Just Say ‘No’ To A Government Bailout of The Auto Workers Unions

Senator Schumer was in town earlier this week, salivaning over the oppurtunity to put the auto industry under the control of the federal government… though he called it “oversight,” it actually looks and smells an awful lot like socialism.

The proposition of a bailout of the auto industry isn’t really about bailing the industry as it is about bailing out the autoworkers unions. With above market wages and ridiculous benefits packages, they drive up the costs of assembling cars the same way union contractors drive up the costs up construction.

The Buffalo News looks at the options:

If the government doesn’t bail out GM, the cash-strapped company will likely be forced into bankruptcy. Many experts say that this would prompt a cascading collapse that would deeply damage parts suppliers, dealers and other automakers – adding millions to the unemployment rolls.

But others argue that a government bailout of the American auto industry would amount to throwing good money after bad and that bankruptcy is GM’s best option.

“Spending billions of additional federal tax dollars with no promises to reform the root causes crippling automakers’ competitiveness around the world is neither fair to taxpayers nor sound fiscal policy,” House Minority Leader John A. Boehner, R-Ohio, said Thursday.

The debate over a proposed $25 billion bailout of America’s Big Three automakers is likely to culminate next week, when Congress tackles the issue in a special session.

Of all the bailouts the federal government has considered in these troubled times, this one cuts especially close to home. GM employs 1,389 at its Tonawanda Engine Plant, part of a grand total of 8,200 Western New Yorkers who work for the Big Three or their suppliers.

Add to that countless GM retirees, and it’s clear that the Buffalo-area economy would suffer deeply if GM were to fail.

And I am not interested in taxpayers bailing out the unions. Let them fail. The unions need a reality check, and bankruptcy is the best option in the long term.
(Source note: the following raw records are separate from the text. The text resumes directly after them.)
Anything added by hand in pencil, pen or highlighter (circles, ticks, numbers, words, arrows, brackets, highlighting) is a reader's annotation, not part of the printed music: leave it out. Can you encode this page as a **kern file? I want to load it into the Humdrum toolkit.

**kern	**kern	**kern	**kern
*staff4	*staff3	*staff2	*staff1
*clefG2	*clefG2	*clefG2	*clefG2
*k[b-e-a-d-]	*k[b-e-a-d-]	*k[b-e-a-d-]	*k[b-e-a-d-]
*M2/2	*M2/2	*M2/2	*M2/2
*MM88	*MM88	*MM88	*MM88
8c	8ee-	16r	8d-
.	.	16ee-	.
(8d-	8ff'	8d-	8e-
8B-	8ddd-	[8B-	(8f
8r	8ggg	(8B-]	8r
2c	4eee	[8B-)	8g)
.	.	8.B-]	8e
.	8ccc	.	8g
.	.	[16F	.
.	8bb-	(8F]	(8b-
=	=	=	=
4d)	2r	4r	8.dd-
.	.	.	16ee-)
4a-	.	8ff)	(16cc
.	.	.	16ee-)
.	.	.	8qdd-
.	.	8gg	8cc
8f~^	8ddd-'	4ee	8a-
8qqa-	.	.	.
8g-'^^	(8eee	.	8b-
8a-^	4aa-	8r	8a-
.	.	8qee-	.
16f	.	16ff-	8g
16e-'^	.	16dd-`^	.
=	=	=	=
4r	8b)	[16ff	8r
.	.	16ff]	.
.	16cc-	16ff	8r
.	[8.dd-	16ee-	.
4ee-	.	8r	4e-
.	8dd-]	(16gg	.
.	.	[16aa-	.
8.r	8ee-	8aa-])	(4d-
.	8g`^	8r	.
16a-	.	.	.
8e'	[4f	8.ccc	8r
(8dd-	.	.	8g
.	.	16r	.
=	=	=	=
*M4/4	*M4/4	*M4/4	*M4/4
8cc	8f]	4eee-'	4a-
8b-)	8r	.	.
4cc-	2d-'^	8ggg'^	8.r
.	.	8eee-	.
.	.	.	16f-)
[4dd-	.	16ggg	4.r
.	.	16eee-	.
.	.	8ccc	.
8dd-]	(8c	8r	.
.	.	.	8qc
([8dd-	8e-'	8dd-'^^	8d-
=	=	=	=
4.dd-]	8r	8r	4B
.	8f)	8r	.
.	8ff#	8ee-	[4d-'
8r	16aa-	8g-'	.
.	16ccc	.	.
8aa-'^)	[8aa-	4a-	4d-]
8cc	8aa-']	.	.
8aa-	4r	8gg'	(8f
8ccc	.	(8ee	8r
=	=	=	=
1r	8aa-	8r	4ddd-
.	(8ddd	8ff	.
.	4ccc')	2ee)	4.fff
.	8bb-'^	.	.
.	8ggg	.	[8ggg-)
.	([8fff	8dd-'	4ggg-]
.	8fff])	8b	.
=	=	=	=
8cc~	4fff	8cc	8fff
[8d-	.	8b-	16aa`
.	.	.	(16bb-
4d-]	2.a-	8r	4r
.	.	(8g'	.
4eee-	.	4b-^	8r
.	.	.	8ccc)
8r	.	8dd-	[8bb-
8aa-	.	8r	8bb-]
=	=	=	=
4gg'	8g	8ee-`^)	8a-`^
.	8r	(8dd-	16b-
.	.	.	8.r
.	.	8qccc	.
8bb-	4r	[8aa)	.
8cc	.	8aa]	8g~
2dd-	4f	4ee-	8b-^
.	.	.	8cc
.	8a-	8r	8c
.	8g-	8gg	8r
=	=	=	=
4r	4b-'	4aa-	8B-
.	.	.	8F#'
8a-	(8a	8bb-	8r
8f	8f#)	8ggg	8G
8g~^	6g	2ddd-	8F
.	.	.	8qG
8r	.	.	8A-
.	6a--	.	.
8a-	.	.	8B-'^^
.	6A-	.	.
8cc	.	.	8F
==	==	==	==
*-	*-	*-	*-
It might be tough in the short term, especially for WNY, but we to think of long term solvency, not a quick fix that will only empower the government and the unions… that doesn’t solve a thing.

Meanwhile, labor union officials worry that if GM or another automaker were to go bankrupt, it would give a judge freedom to nullify labor contracts, creating more doubt for workers and retirees.

“We already experienced this with Delphi,” said Kevin Donovan, assistant director of UAW Region 9. “We don’t want to experience it with GM or Ford or Chrysler.”

Yet to critics of the Big Three, the shredding of union contracts would be one of the advantages of a GM bankruptcy. “Private equity or strategic investors would buy the assets, shut down some plants, fire some union and exempt workers, and probably use the leverage of Bankruptcy Court to get a better deal from the unions,” conservative blogger Jim Manzi wrote on the National Review’s Web site Thursday.

In contrast, “a bailout of GM would be a pure exercise of political power to deliver taxpayer funds to one organized group of citizens at the expense of the country as a whole,” Manzi wrote. “It should be avoided.”

On Capitol Hill, grave doubts have been expressed about an auto bailout.

“I have automobile plants in my district. They pay $25 to $35 per employee per hour,” said Rep. Spencer Bachus of Alabama, ranking Republican on the House Financial Services Committee. “I am sure that I am going to be asked, ‘Congressman, I work at Honda or Mercedes, I make $40 an hour; why are you going to take my taxpayer dollars and pay it to a company who pays their employees $75 an hour?’

Bailing out the auto industry sends the wrong message to the unions. It tells them they can just continue doing business as usual because the taxpayers can just pull them out of the hole the unions dug themselves into.